When we moved to London from Brussels in 1975, I was extremely surprised to discover that Easter eggs arrived by rabbit. In Belgium and France they arrived by church bells. Church bells fall silent for three days from Maundy Thursday - which is the Last Supper - because they are in mourning. They don’t ring again until the resurrection, i.e. Easter morning, when there is an explosion of pealing.
Children were told that at some point in between - I think overnight on the Saturday - the bells grow some wings, whizz to Rome to be blessed, and then whizz back to deliver chocolate and sweets to children’s gardens. They’re back in their rightful place by the time mass starts, and then they just carry on being normal bells for a year.
I was sold on the flying bells as a child, and thus freaked out by the giant rabbit, which I couldn’t make head nor tail of. WHY a rabbit? Had he observed a suitable period of mourning - and if so, what, in his warren? 🤨 Had he been to Rome? Did he have wings, and if not how did he get around all the gardens? Why was there only one of him, and why did he have a furtive, lurking quality? It made zero sense.
Anyhow - spring has sprung! The equinox has happened, which means it’s time to sow seeds - I’ll do a post about that in the week. For now there’s Easter lunch to think about. The clocks go forward next Sunday too, cause for celebration in itself.
When cooking for more people than usual, I am a great believer in just making a big main course and a pudding. I have no qualms about buying the pudding if making it feels like a hassle. I always also buy cheese, for preference one or two big pieces, which feels generous, rather than lots of small pieces, which can feel like everyone’s allowed four centimetres each and that’s it.
I never bother with starters - I don’t know that I even believe in starters outside of restaurants. I’d rather spend the time making a couple of sides, and then putting everything on the table at the same time. It’s nice to sit down to lunch without feeling like you’re going to have to leap up again five minutes later. Things to pick at with drinks make much more sense to me, but since we’ll be having hot cross buns for breakfast I’m not going to bother with that either (leftovers = bun and butter pudding). My point is, keep it simple, it’s so much more enjoyable for everybody.

_ _ _ _ _

WORK INSTRUCTIONS:
**A)** Answer these questions about the Easter passage:
(i) In Belgium and France, what delivered the Easter eggs?
(ii) Besides a main course and a pudding, what does the writer always buy when cooking for more people than usual?
(iii) What will the leftover hot cross buns become?
**B)** Continue the Easter passage, picking up after its final sentence.

EXERCISE DATA:
_ _ _ _ _

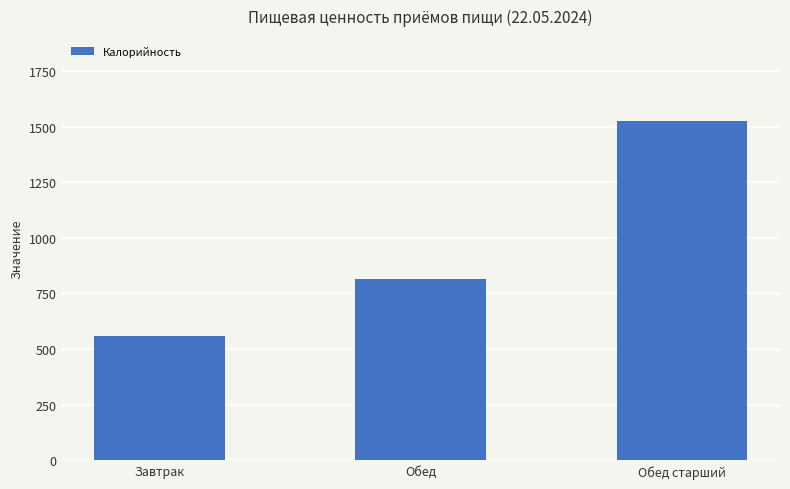

What is the label of the 2nd bar from the right?

Обед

_ _ _ _ _

ANSWERS FOR THE TASKS:
**A)**
(i) Church bells delivered them.
(ii) The writer always buys cheese, preferably in one or two big pieces.
(iii) They will become bun and butter pudding.

**B)**
Lamb is the obvious thing to make. Easter is early this year, which means new season lamb won’t be around until early summer, which means slow-cooking the older lamb that is available now is a good option. I also think strong-tasting lamb can be a hard sell for some people. If that’s a concern, the second and third recipes below have lots of other punchy flavours going on.
I have three lamb recipes on repeat. The first is from Margot Henderson’s brilliant cookbook You’re All Invited, which is out of print - if you see it anywhere, grab it, it’s fantastic. I don’t think she’d mind me reproducing the recipe here given that it exists online. The brackets are mine. You need to make this in the morning - it’s very easy but it wants 7 hours in the oven. It’s absolutely DELICIOUS.
Slow-roast leg of lamb with cracked wheat
Serves 6
1 leg of lamb on the bone, about 1.8-2kg
2 tablespoons olive oil
sea salt and freshly ground black pepper
8 cloves of garlic
10 shallots
4 ripe tomatoes
a bunch of fresh rosemary, thyme and bay leaves
rind of 1 lemon, removed in strips
375ml white wine
200ml dry vermouth
250g bulgur wheat
Take the lamb out of the fridge an hour or two before you want to cook it to bring it to room temperature. Preheat the oven to 120C/fan 110C/250F.
Heat the oil in a frying pan or casserole large enough to hold the lamb. Season the leg with salt and pepper and brown it all over (as best as you can) in the oil.
Peel the garlic and shallots, cut the tomatoes in half and tie the herbs into a bundle. Put all of these into a large roasting tray with the lemon rind, and put the lamb in the centre.
Pour over the wine and vermouth. Season well with salt and pepper (again) then cover with foil (sealing the foil round the edges of the tin).
Cook for 6 hours, checking occasionally. If there are not enough juices, add a little water. (If that’s too long, cooking it for 5 hours at 140-150 isn’t a disaster).
Add the bulgur wheat and cook for another hour (bit less at the higher temp, taste to check).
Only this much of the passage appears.